Verdana is often cited as being the easiest to read on the screen. Georgia is probably the best option for a serif font.
4. Plan for Change
If you fix the height of your page to 600 pixels will you still be able to add additional menu items without completely redesigning your page?
The ability to add or remove content from a website is fundamental to the ongoing success of it. Having to rewrite the entire web page or website each time you want to make a small change is sure fire way to kill your interest in your own site and will negatively impact your overall design and usability.
Getting a good idea of how your website is likely to grow will clarify how best to structure your layout. For example, a horizontal navigation is often more restrictive than a side navigation unless you use drop down menus; if your navigation is likely to grow and you hate drop down menus then your design choice has been 99% made for you!

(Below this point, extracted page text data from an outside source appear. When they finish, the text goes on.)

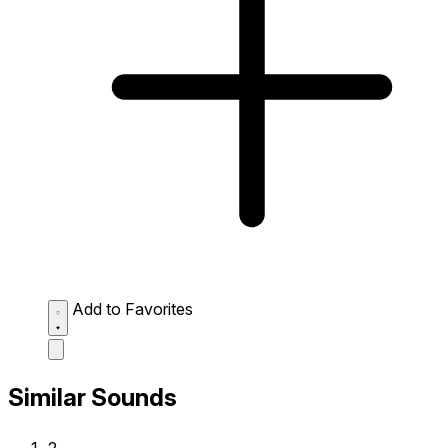
Add to Favorites
Similar Sounds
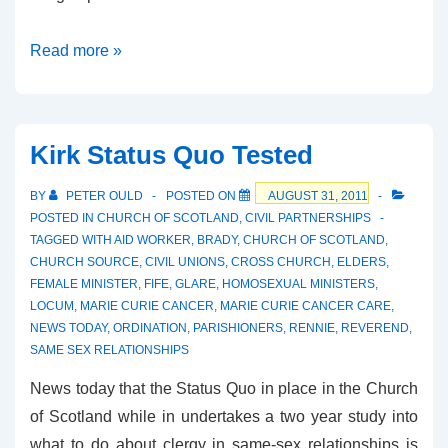
Facing
Read more »
the
Reality
Kirk Status Quo Tested
BY
PETER OULD
POSTED ON
AUGUST 31, 2011
POSTED IN
CHURCH OF SCOTLAND
,
CIVIL PARTNERSHIPS
TAGGED WITH
AID WORKER
,
BRADY
,
CHURCH OF SCOTLAND
,
CHURCH SOURCE
,
CIVIL UNIONS
,
CROSS CHURCH
,
ELDERS
,
FEMALE MINISTER
,
FIFE
,
GLARE
,
HOMOSEXUAL MINISTERS
,
LOCUM
,
MARIE CURIE CANCER
,
MARIE CURIE CANCER CARE
,
NEWS TODAY
,
ORDINATION
,
PARISHIONERS
,
RENNIE
,
REVEREND
,
SAME SEX RELATIONSHIPS
News today that the Status Quo in place in the Church
of Scotland while in undertakes a two year study into
what to do about clergy in same-sex relationships is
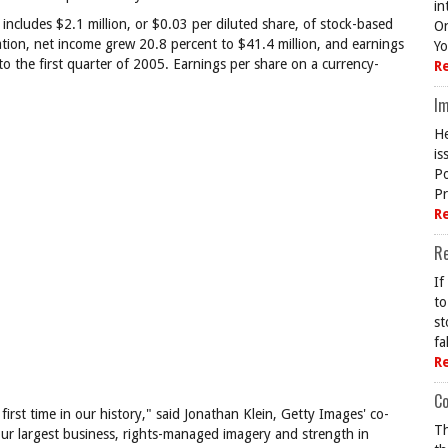
in
 includes $2.1 million, or $0.03 per diluted share, of stock-based
On
ion, net income grew 20.8 percent to $41.4 million, and earnings
Yo
o the first quarter of 2005. Earnings per share on a currency-
R
Im
He
is
Po
Pr
R
R
If
to
st
fa
R
Co
irst time in our history," said Jonathan Klein, Getty Images' co-
Th
our largest business, rights-managed imagery and strength in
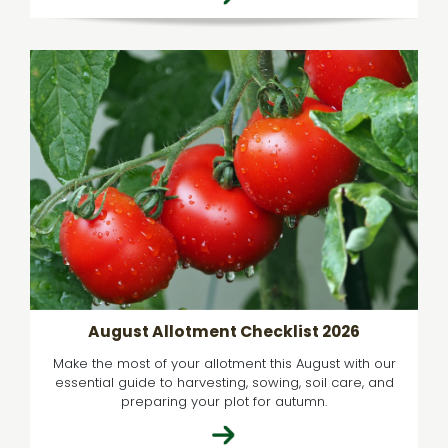
August Allotment Checklist 2026
Make the most of your allotment this August with our
essential guide to harvesting, sowing, soil care, and
preparing your plot for autumn.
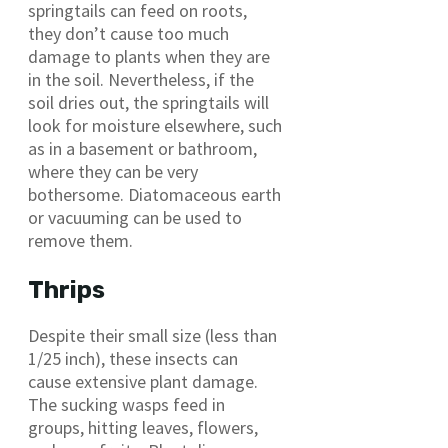
springtails can feed on roots,
they don’t cause too much
damage to plants when they are
in the soil. Nevertheless, if the
soil dries out, the springtails will
look for moisture elsewhere, such
as in a basement or bathroom,
where they can be very
bothersome. Diatomaceous earth
or vacuuming can be used to
remove them.
Thrips
Despite their small size (less than
1/25 inch), these insects can
cause extensive plant damage.
The sucking wasps feed in
groups, hitting leaves, flowers,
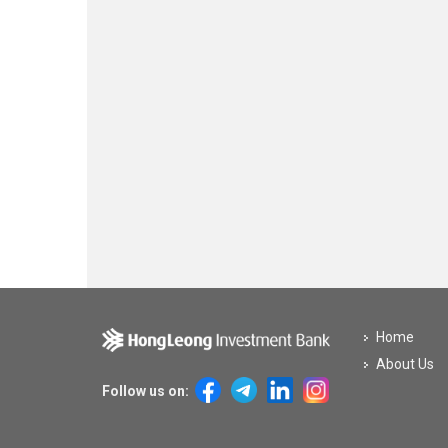
Home
About Us
Follow us on:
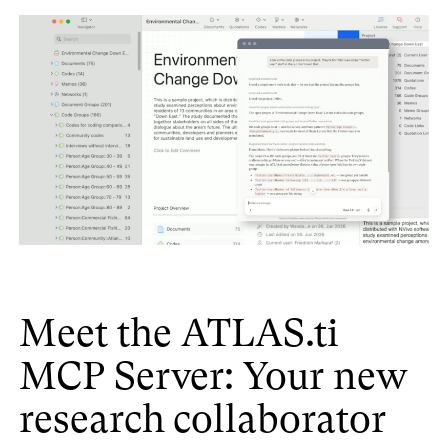
Meet the ATLAS.ti
MCP Server: Your new
research collaborator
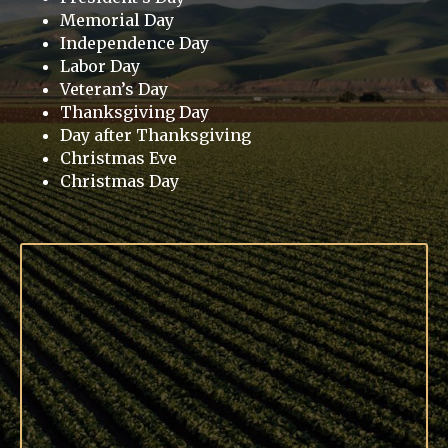
Memorial Day
Independence Day
Labor Day
Veteran’s Day
Thanksgiving Day
Day after Thanksgiving
Christmas Eve
Christmas Day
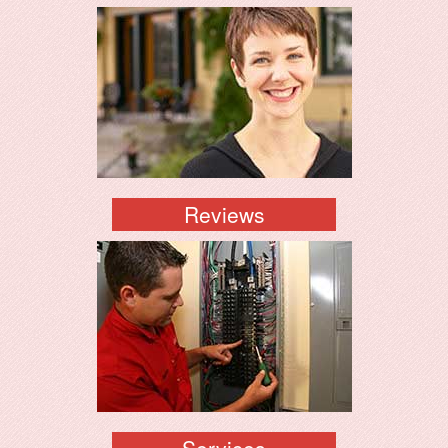
Reviews
Services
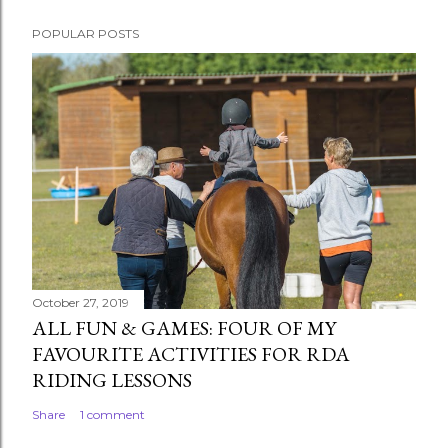
POPULAR POSTS
October 27, 2019
ALL FUN & GAMES: FOUR OF MY
FAVOURITE ACTIVITIES FOR RDA
RIDING LESSONS
Share
1 comment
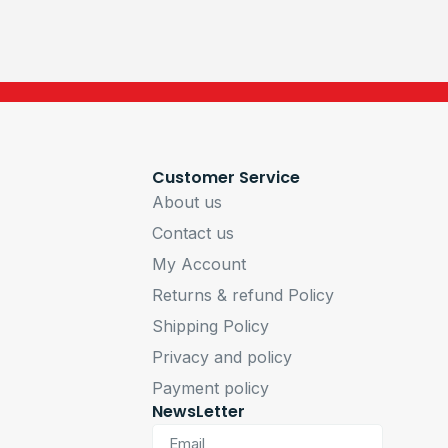
Customer Service
About us
Contact us
My Account
Returns & refund Policy
Shipping Policy
Privacy and policy
Payment policy
NewsLetter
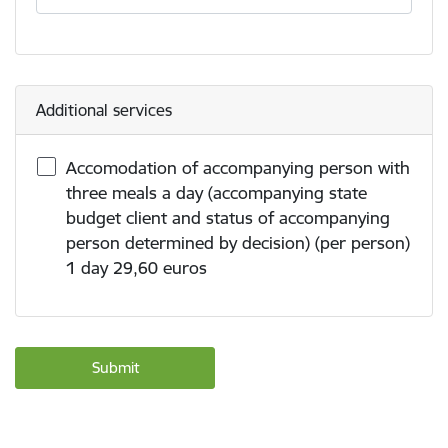
Additional services
Accomodation of accompanying person with
three meals a day (accompanying state
budget client and status of accompanying
person determined by decision) (per person)
1 day 29,60 euros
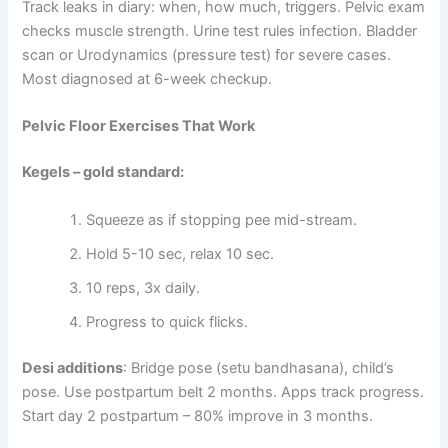
Track leaks in diary: when, how much, triggers. Pelvic exam
checks muscle strength. Urine test rules infection. Bladder
scan or Urodynamics (pressure test) for severe cases.
Most diagnosed at 6-week checkup.
Pelvic Floor Exercises That Work
Kegels – gold standard:
Squeeze as if stopping pee mid-stream.
Hold 5-10 sec, relax 10 sec.
10 reps, 3x daily.
Progress to quick flicks.
Desi additions
: Bridge pose (setu bandhasana), child’s
pose. Use postpartum belt 2 months. Apps track progress.
Start day 2 postpartum – 80% improve in 3 months.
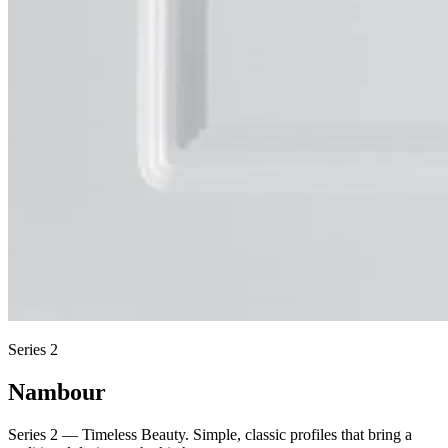
Series 2
Nambour
Series 2 — Timeless Beauty. Simple, classic profiles that bring a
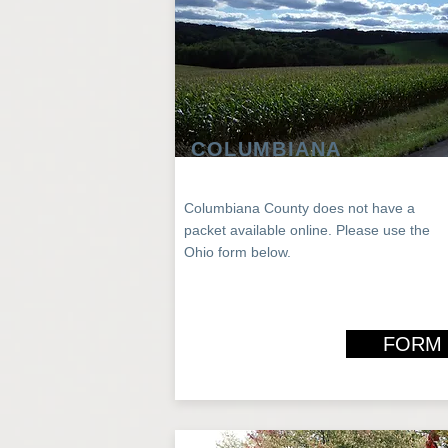
COLUMBIANA
Columbiana County does not have a
packet
available
online
. Please use the
Ohio
form below.
FORM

Understanding how to use Cascading Style Sheets (CSS), avoiding unconventional layouts and complicated backgrounds will all help enormously.
5. Be Consistent
Again, don’t make your visitors think! About how to use your site at least. If your navigation is at the top on your homepage, it should be at the top on all other pages too. If your links are coloured red ensure the the same convention is used on all sections.
By using CSS correctly you can make most of this happen automatically leaving you free to concentrate on the content.
6. Keep it Relevant
A picture is better than a thousand words but if the picture you took on holiday is not relevant to your Used Car Sales website then you should really replace it with something which reflects the content or mood of the page; a photo of a car perhaps!
If you can take something off of your web page without it adversely affecting the message, appearance or legality of your website you should do it without hesitation.
Avoid the need to add images, Flash animations or adverts just because you have space. This wastes bandwidth and obscures the intentions of your website. If you absolutely must fill the space, then exercise your imagination to find something as relevant as possible.
Keeping your content focused will ultimately help your search-engine rankings.
7. Become a CSS Expert
Cascading Style Sheets should be any web designer’s best friend. CSS makes it is possible to separate the appearance and layout of your page from the content. This has huge benefits when it comes to updating and maintaining your site, making your site accessible and making your site easy for search engines to read.
CSS at a first glance is very straightforward but is definitely worth investing in one or more books. Two great books are: CSS the Missing Manual by David McFarland and Bulletproof Web Design by Dan Cederholm.
8. Avoid Complexity
Using standard layouts for your web page will save you development time and make your site easier to use. Pushing the boundaries nearly always leads to quirky behaviour, cross-browser problems, confused site visitors and maintenance headaches. Unless you really do like a challenge then avoid complexity wherever possible.
Many standard layouts are freely available online with much of the boring, repetitive work already done for you.
The principles above all border on common sense and are well known to most people, yet so many sites continue to deviate away from them and suffer as a consequence. Following these principles will help you keep away from trouble, although it still doesn’t guarantee it!